Pas bij een ernstige brand ging men ook in een andere buurt blussen. In Leiden vormde de brandploeg van het weeshuis een uitzondering op die regel. In 1796 kreeg het weeshuis namelijk een eigen brandspuit toegewezen, die bediend werd door weeskinderen onder leiding van een vijftal brandmeesters. Deze ploeg mocht direct overal tegen brand optreden.

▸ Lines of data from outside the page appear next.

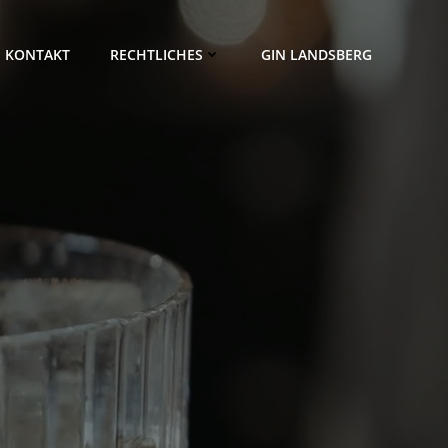
KONTAKT
RECHTLICHES
GIN LANDSBERG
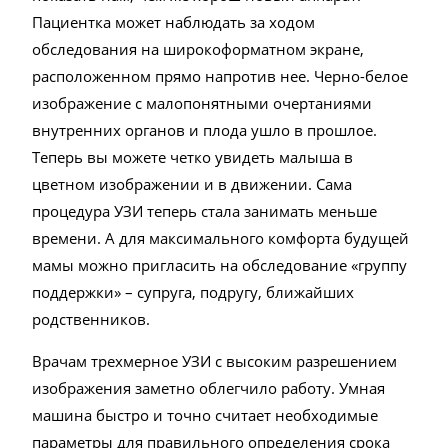
Пациентка может наблюдать за ходом
обследования на широкоформатном экране,
расположенном прямо напротив нее. Черно-белое
изображение с малопонятными очертаниями
внутренних органов и плода ушло в прошлое.
Теперь вы можете четко увидеть малыша в
цветном изображении и в движении. Сама
процедура УЗИ теперь стала занимать меньше
времени. А для максимального комфорта будущей
мамы можно пригласить на обследование «группу
поддержки» – супруга, подругу, ближайших
родственников.
Врачам трехмерное УЗИ с высоким разрешением
изображения заметно облегчило работу. Умная
машина быстро и точно считает необходимые
параметры для правильного определения срока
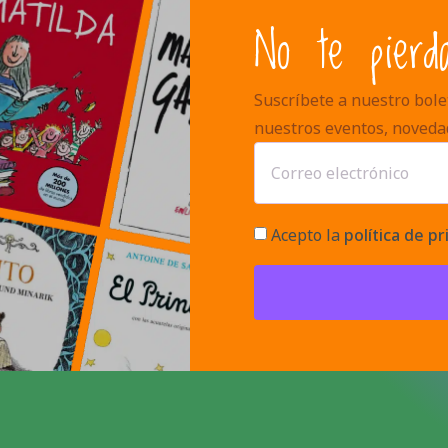
No te pierd
Suscríbete a nuestro bolet
nuestros eventos, noveda
Acepto la
política de pr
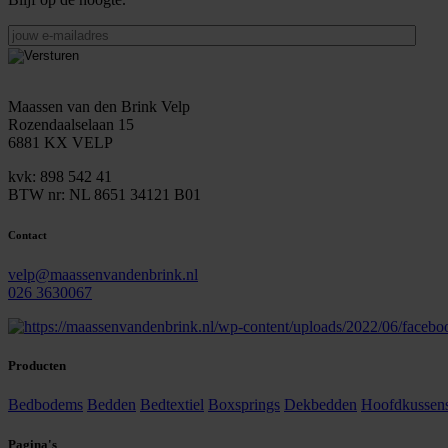
jouw
e-
mailadres
Maassen van den Brink Velp
Rozendaalselaan 15
6881 KX VELP
kvk: 898 542 41
BTW nr: NL 8651 34121 B01
Contact
velp@maassenvandenbrink.nl
026 3630067
Producten
Bedbodems
Bedden
Bedtextiel
Boxsprings
Dekbedden
Hoofdkussen
Pagina's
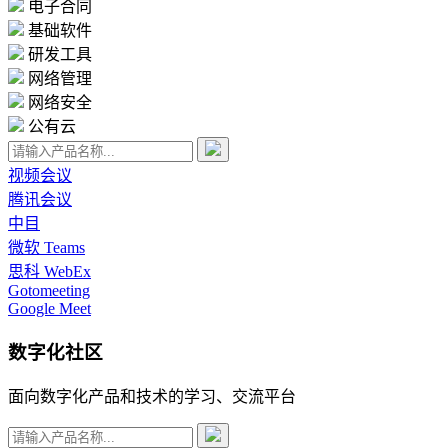
电子合同
基础软件
研发工具
网络管理
网络安全
公有云
视频会议
腾讯会议
中目
微软 Teams
思科 WebEx
Gotomeeting
Google Meet
数字化社区
面向数字化产品和技术的学习、交流平台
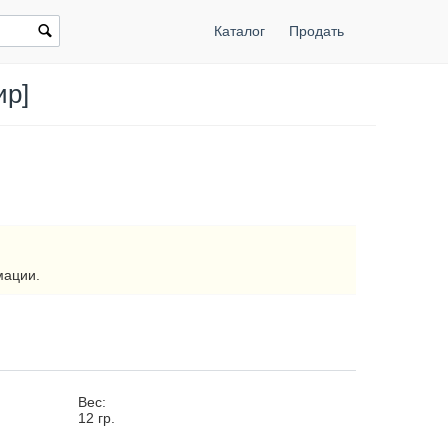
Каталог
Продать
ир]
мации.
Вес:
12
гр.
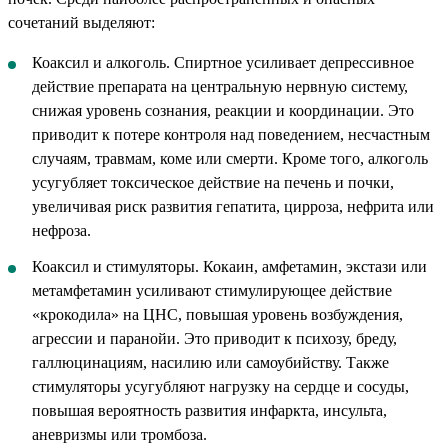
сочетаний выделяют:
Коаксил и алкоголь. Спиртное усиливает депрессивное
действие препарата на центральную нервную систему,
снижая уровень сознания, реакции и координации. Это
приводит к потере контроля над поведением, несчастным
случаям, травмам, коме или смерти. Кроме того, алкоголь
усугубляет токсическое действие на печень и почки,
увеличивая риск развития гепатита, цирроза, нефрита или
нефроза.
Коаксил и стимуляторы. Кокаин, амфетамин, экстази или
метамфетамин усиливают стимулирующее действие
«крокодила» на ЦНС, повышая уровень возбуждения,
агрессии и паранойи. Это приводит к психозу, бреду,
галлюцинациям, насилию или самоубийству. Также
стимуляторы усугубляют нагрузку на сердце и сосуды,
повышая вероятность развития инфаркта, инсульта,
аневризмы или тромбоза.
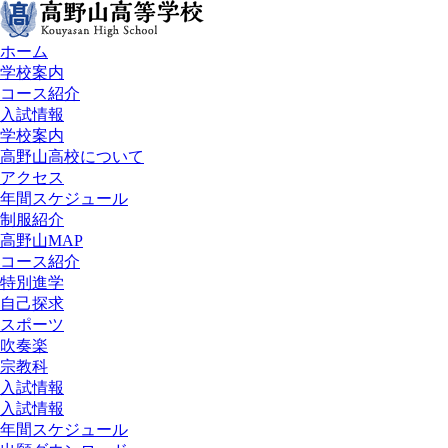
ホーム
学校案内
コース紹介
入試情報
学校案内
高野山高校について
アクセス
年間スケジュール
制服紹介
高野山MAP
コース紹介
特別進学
自己探求
スポーツ
吹奏楽
宗教科
入試情報
入試情報
年間スケジュール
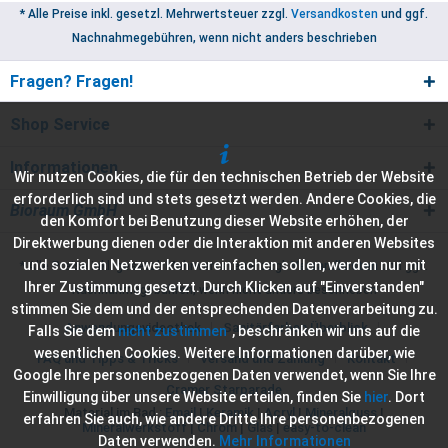
* Alle Preise inkl. gesetzl. Mehrwertsteuer zzgl.
Versandkosten
und ggf.
Nachnahmegebühren, wenn nicht anders beschrieben
Fragen? Fragen!
Shop Service
Informationen
Wir nutzen Cookies, die für den technischen Betrieb der Website
erforderlich sind und stets gesetzt werden. Andere Cookies, die
Bioraum GmbH
den Komfort bei Benutzung dieser Website erhöhen, der
Direktwerbung dienen oder die Interaktion mit anderen Websites
und sozialen Netzwerken vereinfachen sollen, werden nur mit
* Alle Preise inkl. gesetzl. Mehrwertsteuer zzgl.
Versandkosten
und ggf.
Ihrer Zustimmung gesetzt. Durch Klicken auf "Einverstanden"
Nachnahmegebühren, wenn nicht anders beschrieben
stimmen Sie dem und der entsprechenden Datenverarbeitung zu.
Anwendungsvideothek
Sanitärfarben Überblick
Falls Sie dem
nicht zustimmen
, beschränken wir uns auf die
wesentlichen Cookies. Weitere Informationen darüber, wie
FAQ und Tipps & Tricks
Versand und Zahlung
Kontakt
Google Ihre personenbezogenen Daten verwendet, wenn Sie Ihre
Cramer Starparade
Einwilligung über unsere Website erteilen, finden Sie
hier
. Dort
Material im Bad :
Email
|
Keramik
|
Acryl
|
Mineralguss
|
erfahren Sie auch, wie andere Dritte Ihre personenbezogenen
Mineralwerkstoff
|
Chrom
|
Glas
|
easy-to-clean
Daten verwenden.
Mehr Informationen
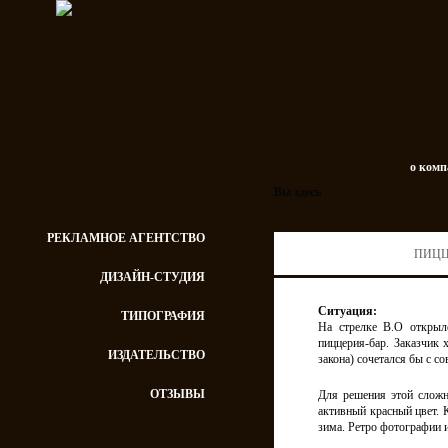
о ком
Вы здесь
РЕКЛАМНОЕ АГЕНТСТВО
ПИЦЦА
ДИЗАЙН-СТУДИЯ
Ситуация:
ТИПОГРАФИЯ
На стрелке В.О открылс
пиццерия-бар. Заказчик 
ИЗДАТЕЛЬСТВО
закона) сочетался бы с с
ОТЗЫВЫ
Для решения этой сложн
активный красный цвет. 
зима. Ретро фотографии и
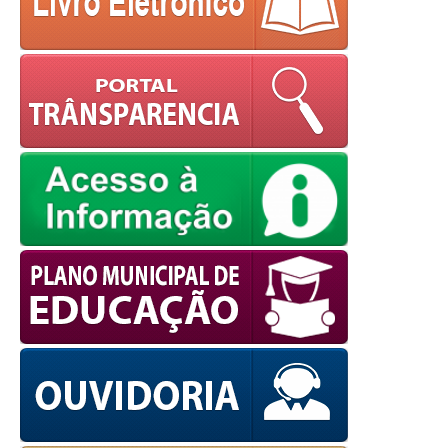
powered by
WPCookiePro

Vanaf 1866 kwam de stoomspuit in gebruik. Daarvoor was veel minder handkracht noodzakelijk, kwam meer bluscapaciteit beschikbaar en kon dus met minder brandspuiten volstaan worden. Voor de stalling van de stoomspuiten nrs. 1 en 2 werd aan de St. Jakobsgracht een spuitenhuis gebouwd met opschrift: 1873 en Stoombrandspuit. Het aantal brandspuithuisjes voor de opslag van de handbrandspuiten werd teruggebracht tot acht[1]:

  • Spuit no. 3: Hooglandsche Kerkgracht (Herv. Weeshuis)
  • Spuit no. 4: Houtstraat
  • Spuit no. 5: Langestraat
  • Spuit no. 6: Brandewijnsteeg (nu Vrouwenkerksteeg)
  • Spuit no. 7: Maredijk
  • Spuit no. 8: Heerensingel
  • Spuit no. 9: Hooge Rijndijk
  • Spuit no. 10: Bloemistenlaan

De buurtgewijze organisatie van de brandbestrijding kwam in Leiden al in 1865 met de instelling van de vrijwillige brandweerorganisatie aan een einde[2]. Wel was de brandbestrijding nog gedurende lange tijd een zaak van vrijwilligers en bleven brandspuithuisjes een onderdeel van de brandbestrijding.

De eerste echte brandweerkazerne in Leiden kwam in 1936 tot stand aan de Langebrug 56 (bijzonder genoeg op de plek van de in 1933 afgebrande Petruskerk[3]). De beroepsbrandweer werd pas in 1943 ingesteld[4].